Updated 1 years ago
"Employers have always been reluctant to look for the problem -- especially in smaller companies. They don't have the resources," says Gatley. She also notes that small businesses frequently operate in a family-type atmosphere, and the owner may not want to question employees' actions.
Every business should take a few actions to protect itself:
Look at where the business is most vulnerable. Review the everyday procedures regarding managing inventory (it should be checked frequently) and bill paying, which should not be done by the person who is handling accounts receivable.
Limit check-signing authority. Only one or two people should be allowed to sign checks, and for checks above a certain amount, there should be two signatures required.
Don't have a credit card in the company's name. "Have cards in employees' own names and require a back-up reimbursement form," says Gatley.
Consider pre-employment screening. Gatley, a labor and employment lawyer by training, recommends screening for every employee. That may entail all or several of the following: Criminal background checks, credit checks, education and employment verification and drug tests. Background screening must comply with the Fair Credit Reporting Act.
Watch the small stuff. It may seem petty, but it adds up when employees grab a few bottles of water every day or borrow a USB computer cable that is never returned.
Put a policy in place. Let employees know what is expected of them, including what will happen if they are caught violating the policy.

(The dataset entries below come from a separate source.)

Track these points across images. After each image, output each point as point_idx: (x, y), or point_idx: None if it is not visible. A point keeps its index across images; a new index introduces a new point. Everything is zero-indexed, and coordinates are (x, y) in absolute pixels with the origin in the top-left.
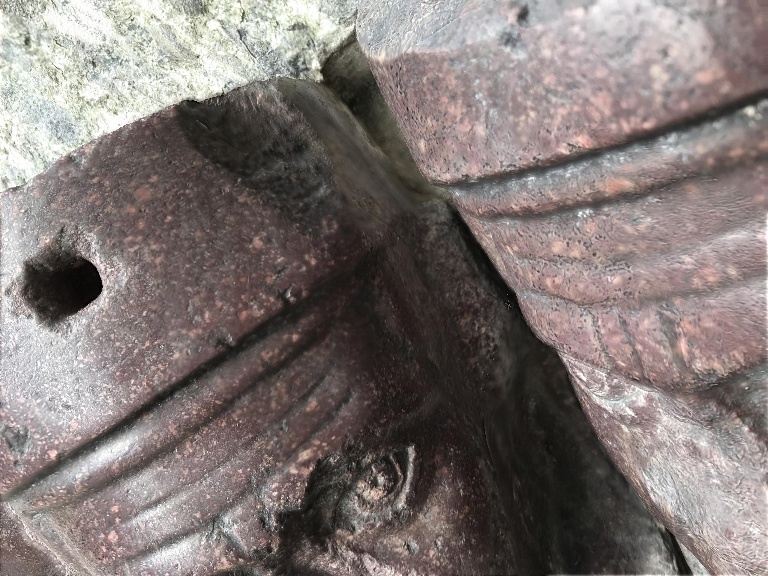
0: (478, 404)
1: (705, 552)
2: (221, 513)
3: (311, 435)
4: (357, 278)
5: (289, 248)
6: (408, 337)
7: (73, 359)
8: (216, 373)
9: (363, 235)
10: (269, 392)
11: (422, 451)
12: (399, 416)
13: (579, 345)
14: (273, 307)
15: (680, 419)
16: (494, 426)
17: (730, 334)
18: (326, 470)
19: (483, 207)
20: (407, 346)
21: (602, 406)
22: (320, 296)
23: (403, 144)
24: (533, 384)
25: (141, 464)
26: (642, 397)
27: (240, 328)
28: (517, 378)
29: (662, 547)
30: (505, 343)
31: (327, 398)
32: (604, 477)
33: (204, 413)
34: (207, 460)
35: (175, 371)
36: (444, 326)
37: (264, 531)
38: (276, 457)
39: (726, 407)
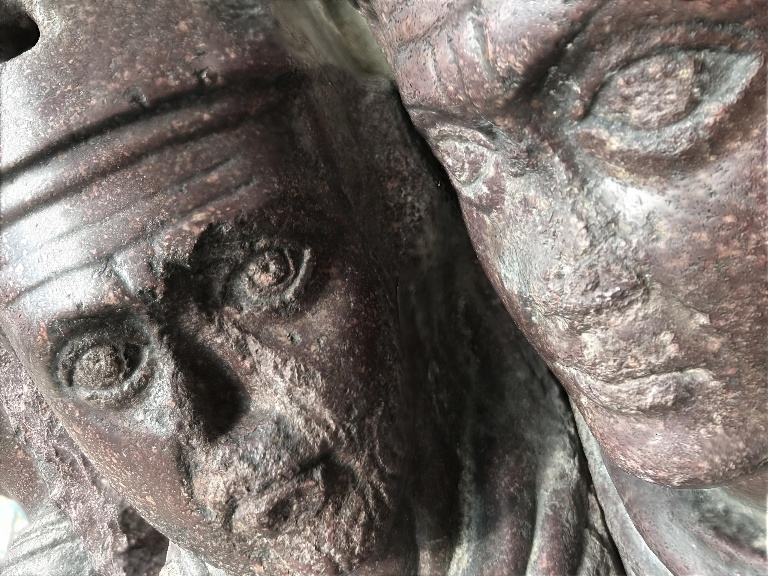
0: (394, 263)
1: (543, 329)
2: (115, 254)
3: (208, 202)
4: (277, 90)
5: (212, 38)
6: (322, 160)
7: (3, 93)
8: (128, 129)
9: (289, 56)
10: (175, 158)
11: (318, 257)
12: (298, 215)
13: (424, 84)
14: (188, 81)
15: (514, 172)
16: (416, 303)
17: (517, 17)
18: (218, 238)
19: None
20: (319, 167)
21: (468, 195)
22: (237, 91)
23: (360, 29)
24: (464, 282)
25: (51, 200)
26: (491, 166)
27: (154, 91)
28: (446, 268)
29: (567, 445)
30: (431, 218)
31: (228, 176)
32: (523, 380)
33: (112, 161)
34: (109, 205)
35: (90, 115)
36: (367, 177)
37: (151, 274)
38: (172, 213)
39: (537, 132)
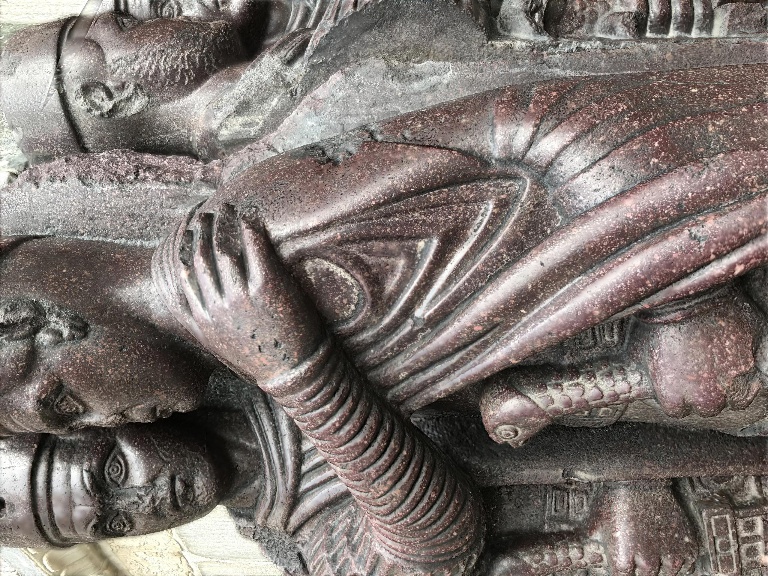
0: None
1: (207, 1)
2: None
3: None
4: None
5: None
6: None
7: None
8: None
9: None
10: None
11: None
12: None
13: None
14: None
15: None
16: None
17: None
18: None
19: (122, 2)
20: None
21: (176, 15)
22: None
23: None
24: None
25: None
26: None
27: None
28: None
29: None
30: None
31: None
32: None
33: None
34: None
35: None
36: None
37: None
38: None
39: None
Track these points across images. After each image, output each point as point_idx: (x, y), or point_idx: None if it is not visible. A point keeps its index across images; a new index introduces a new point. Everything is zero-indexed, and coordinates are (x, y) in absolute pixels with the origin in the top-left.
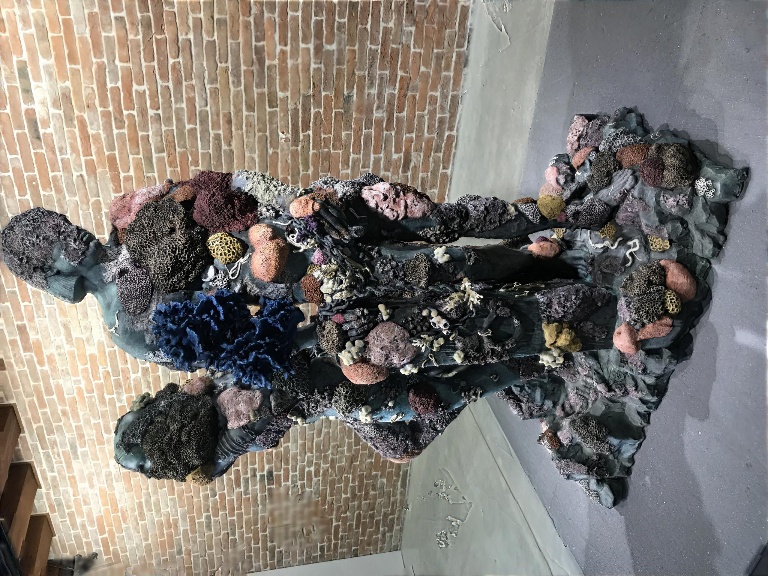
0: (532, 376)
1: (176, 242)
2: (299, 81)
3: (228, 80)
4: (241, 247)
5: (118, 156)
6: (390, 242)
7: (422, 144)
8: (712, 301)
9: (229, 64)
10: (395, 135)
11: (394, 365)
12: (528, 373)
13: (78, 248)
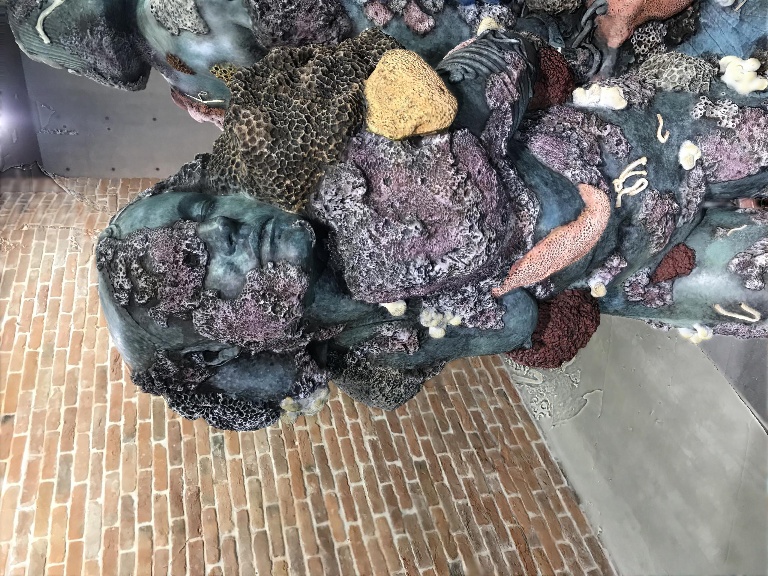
0: None
1: None
2: (384, 560)
3: None
4: None
5: None
6: None
7: None
8: None
9: (287, 559)
10: None
11: None
12: None
13: None
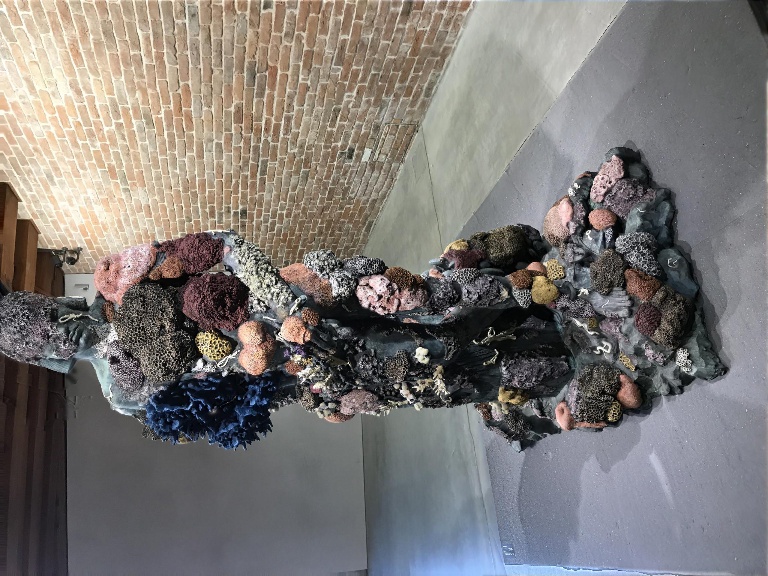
0: None
1: (166, 355)
2: None
3: None
4: (230, 346)
5: None
6: (376, 330)
7: None
8: (649, 416)
9: None
10: None
11: None
12: None
13: (69, 349)
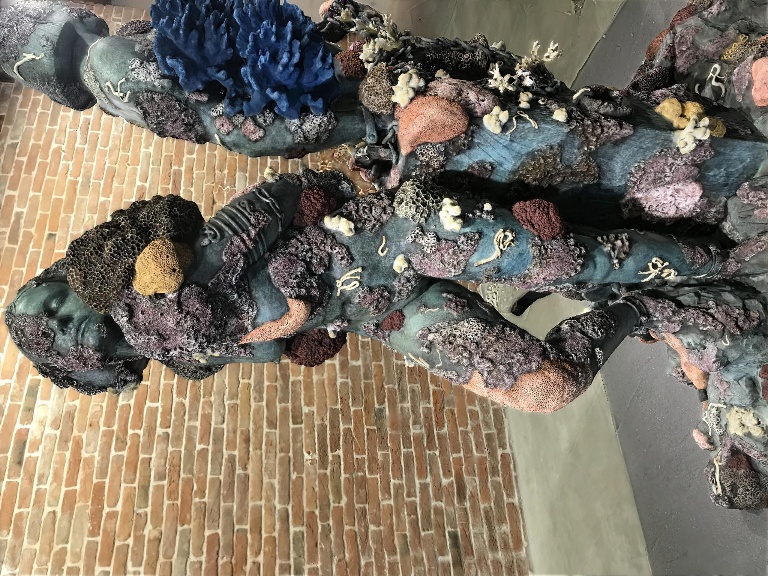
0: (697, 252)
1: None
2: (325, 396)
3: (249, 396)
4: None
5: (108, 485)
6: None
7: (474, 467)
8: None
9: (252, 382)
10: (440, 457)
11: (472, 106)
12: (687, 244)
13: None
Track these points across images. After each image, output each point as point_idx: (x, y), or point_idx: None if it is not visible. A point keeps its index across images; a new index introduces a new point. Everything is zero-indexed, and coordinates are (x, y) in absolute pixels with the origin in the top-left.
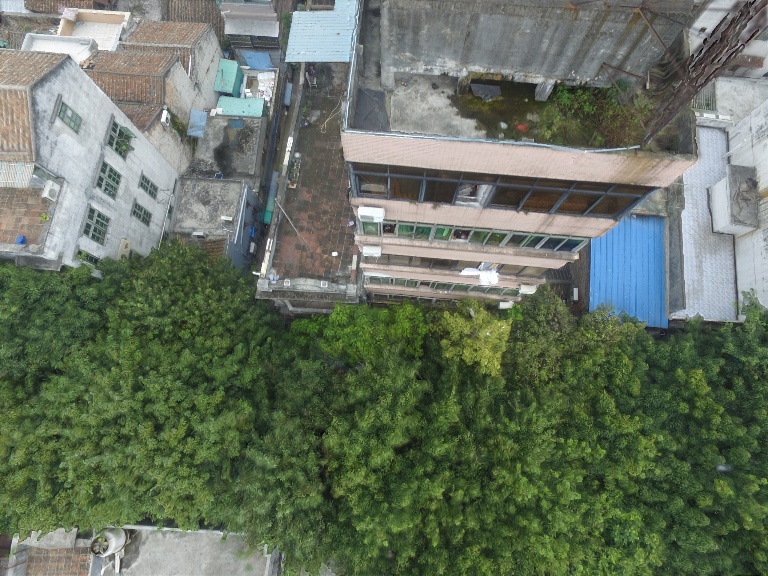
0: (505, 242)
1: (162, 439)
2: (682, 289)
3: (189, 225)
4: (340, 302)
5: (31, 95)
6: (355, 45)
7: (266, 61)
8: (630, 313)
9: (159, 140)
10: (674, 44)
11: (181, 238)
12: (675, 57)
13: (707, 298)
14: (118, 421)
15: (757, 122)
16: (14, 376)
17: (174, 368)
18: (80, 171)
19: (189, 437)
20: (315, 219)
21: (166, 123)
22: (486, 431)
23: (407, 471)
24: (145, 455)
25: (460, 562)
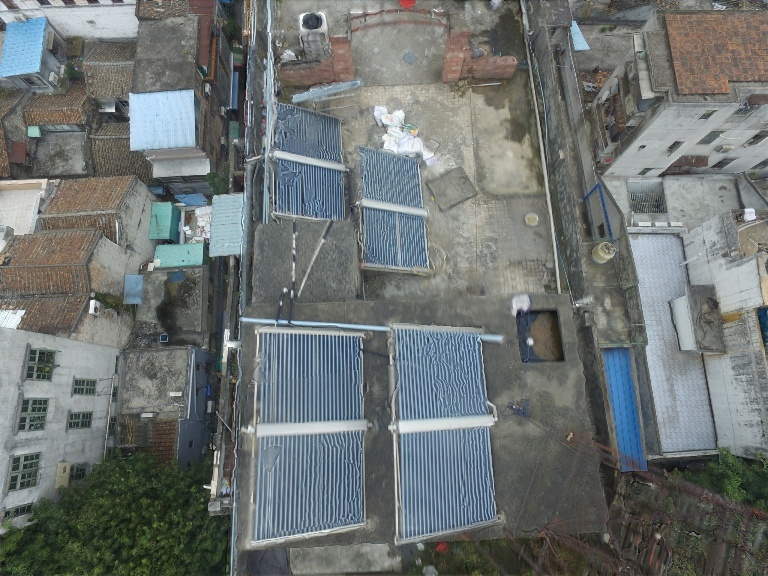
0: None
1: None
2: (656, 434)
3: (137, 404)
4: None
5: None
6: (235, 493)
7: (201, 199)
8: None
9: (90, 331)
10: (599, 424)
11: (130, 419)
12: (602, 444)
13: (683, 425)
14: None
15: (709, 237)
16: None
17: None
18: None
19: None
20: None
21: (95, 313)
22: None
23: None
24: None
25: None
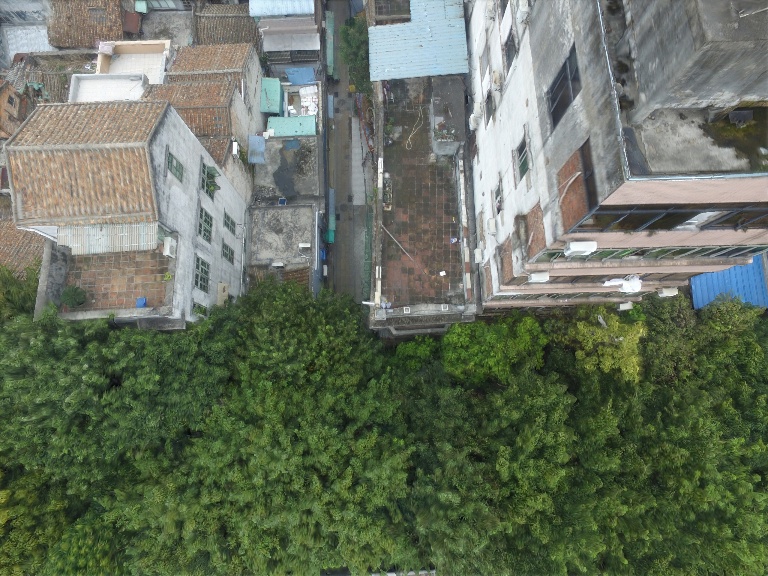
0: (684, 255)
1: (331, 492)
2: None
3: (265, 256)
4: (457, 322)
5: (149, 151)
6: (614, 84)
7: (309, 75)
8: (733, 297)
9: (231, 173)
10: None
11: (259, 270)
12: None
13: None
14: (282, 479)
15: None
16: (152, 443)
17: (317, 414)
18: (187, 221)
19: (359, 486)
20: (416, 240)
21: (237, 155)
22: (643, 439)
23: (575, 490)
24: (320, 511)
25: (652, 575)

If an employee steals from your business, DON'T withhold that amount from the person's paycheck. It is against the law. "In Florida and most states, there is an unpaid wages statute," say AlphaStaff General Counsel Heather Gatley.
Florida employers lose more than $13.2 billion to white-collar crime each year, according to the 2004 Florida Workforce Crime Report, a study by Florida State University professor Tim Lynch.
In the retail industry, 47% of inventory loss is because of employee theft, while 32% is because of shoplifting, 15% administrative and paper error and 6% vendor fraud, according to the University of Florida's 2003 National Retail Security Survey directed by Richard C. Hollinger.